§ **YOUR OBJECTIVE**: From the data below, copy out every line that contains the string "Машинист". Uppercase and lowercase letters must match.

RECORD EXCERPTS section start

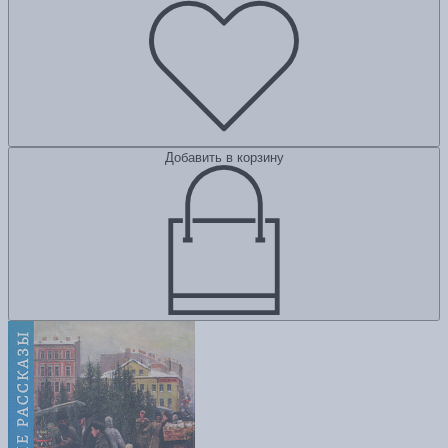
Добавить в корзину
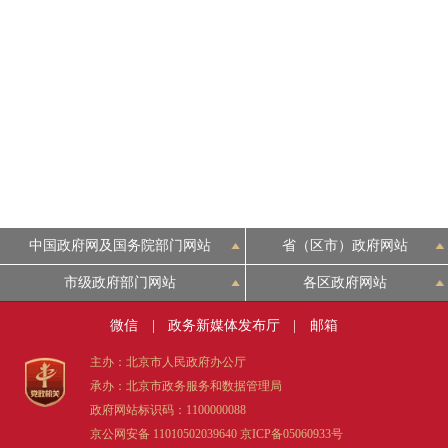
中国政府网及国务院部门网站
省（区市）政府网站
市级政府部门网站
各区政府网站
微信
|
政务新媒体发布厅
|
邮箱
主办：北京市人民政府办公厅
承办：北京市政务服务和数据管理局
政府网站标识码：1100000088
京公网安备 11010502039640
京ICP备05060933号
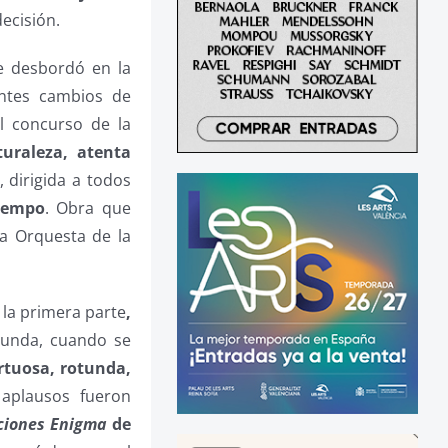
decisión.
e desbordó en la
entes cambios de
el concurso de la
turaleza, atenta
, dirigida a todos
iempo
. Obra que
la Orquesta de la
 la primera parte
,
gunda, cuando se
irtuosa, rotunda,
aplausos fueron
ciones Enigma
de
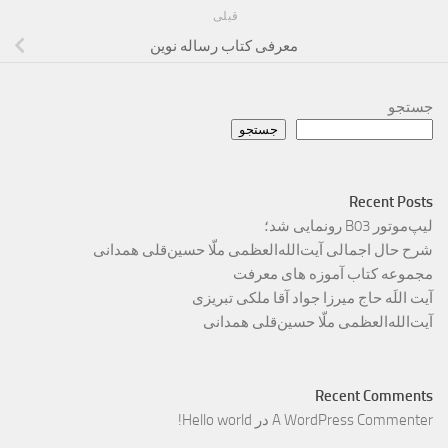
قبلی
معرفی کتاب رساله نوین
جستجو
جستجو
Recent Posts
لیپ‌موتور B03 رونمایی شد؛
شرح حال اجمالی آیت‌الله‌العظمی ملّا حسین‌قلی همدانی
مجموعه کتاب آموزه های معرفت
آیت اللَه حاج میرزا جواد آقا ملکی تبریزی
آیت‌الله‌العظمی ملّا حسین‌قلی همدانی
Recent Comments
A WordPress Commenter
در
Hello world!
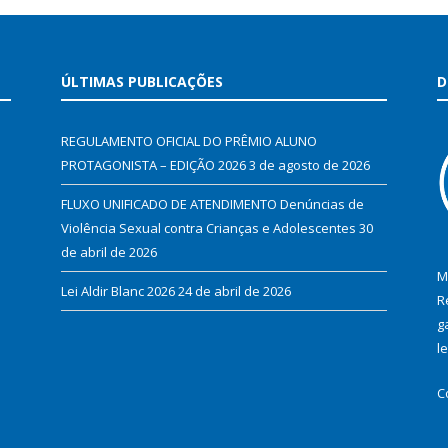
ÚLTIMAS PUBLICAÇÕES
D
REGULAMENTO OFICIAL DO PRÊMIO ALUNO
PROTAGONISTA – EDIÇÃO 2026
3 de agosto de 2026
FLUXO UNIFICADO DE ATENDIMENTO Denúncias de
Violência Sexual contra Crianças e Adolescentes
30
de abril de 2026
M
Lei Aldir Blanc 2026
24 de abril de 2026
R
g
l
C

RECORD EXCERPTS section end
RECORD EXCERPTS section start

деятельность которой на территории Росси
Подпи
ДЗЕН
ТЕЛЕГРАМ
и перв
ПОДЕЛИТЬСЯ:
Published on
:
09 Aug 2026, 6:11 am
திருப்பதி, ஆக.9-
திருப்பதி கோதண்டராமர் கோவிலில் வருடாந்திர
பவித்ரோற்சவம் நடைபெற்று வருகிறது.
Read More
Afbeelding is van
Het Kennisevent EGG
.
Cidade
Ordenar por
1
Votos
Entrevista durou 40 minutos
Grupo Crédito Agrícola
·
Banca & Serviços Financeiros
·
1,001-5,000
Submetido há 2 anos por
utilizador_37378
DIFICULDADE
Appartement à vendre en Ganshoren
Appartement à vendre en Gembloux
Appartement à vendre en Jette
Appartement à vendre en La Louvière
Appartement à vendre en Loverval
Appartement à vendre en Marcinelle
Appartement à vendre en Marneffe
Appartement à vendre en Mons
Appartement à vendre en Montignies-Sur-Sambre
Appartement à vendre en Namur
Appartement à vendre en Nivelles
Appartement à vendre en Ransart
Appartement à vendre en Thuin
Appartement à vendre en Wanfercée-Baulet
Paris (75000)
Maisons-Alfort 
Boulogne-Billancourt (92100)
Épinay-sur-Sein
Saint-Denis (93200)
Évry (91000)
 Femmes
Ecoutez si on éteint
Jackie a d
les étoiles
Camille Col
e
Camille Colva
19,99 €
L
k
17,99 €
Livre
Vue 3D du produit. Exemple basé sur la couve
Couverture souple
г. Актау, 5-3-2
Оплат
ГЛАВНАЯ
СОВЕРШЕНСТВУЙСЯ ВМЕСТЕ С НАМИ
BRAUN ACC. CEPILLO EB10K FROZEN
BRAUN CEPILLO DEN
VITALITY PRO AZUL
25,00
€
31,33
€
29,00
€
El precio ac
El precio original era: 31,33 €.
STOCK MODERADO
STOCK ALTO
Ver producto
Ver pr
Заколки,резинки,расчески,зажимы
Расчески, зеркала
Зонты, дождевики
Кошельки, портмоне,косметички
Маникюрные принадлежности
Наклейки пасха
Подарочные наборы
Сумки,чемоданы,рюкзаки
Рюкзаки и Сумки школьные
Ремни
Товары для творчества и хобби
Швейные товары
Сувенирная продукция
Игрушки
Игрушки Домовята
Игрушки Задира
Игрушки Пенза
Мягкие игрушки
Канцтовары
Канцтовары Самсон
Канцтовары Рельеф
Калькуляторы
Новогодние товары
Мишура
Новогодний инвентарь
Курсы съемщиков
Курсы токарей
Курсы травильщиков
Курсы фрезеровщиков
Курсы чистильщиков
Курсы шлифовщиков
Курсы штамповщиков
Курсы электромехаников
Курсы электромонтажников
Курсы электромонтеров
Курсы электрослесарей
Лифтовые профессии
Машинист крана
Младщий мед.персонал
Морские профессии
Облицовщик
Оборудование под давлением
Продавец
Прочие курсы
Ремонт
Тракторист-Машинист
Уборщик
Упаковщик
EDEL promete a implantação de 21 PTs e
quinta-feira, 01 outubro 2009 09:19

RECORD EXCERPTS section end

§ **TASK SOLUTION**:
Машинист крана
Тракторист-Машинист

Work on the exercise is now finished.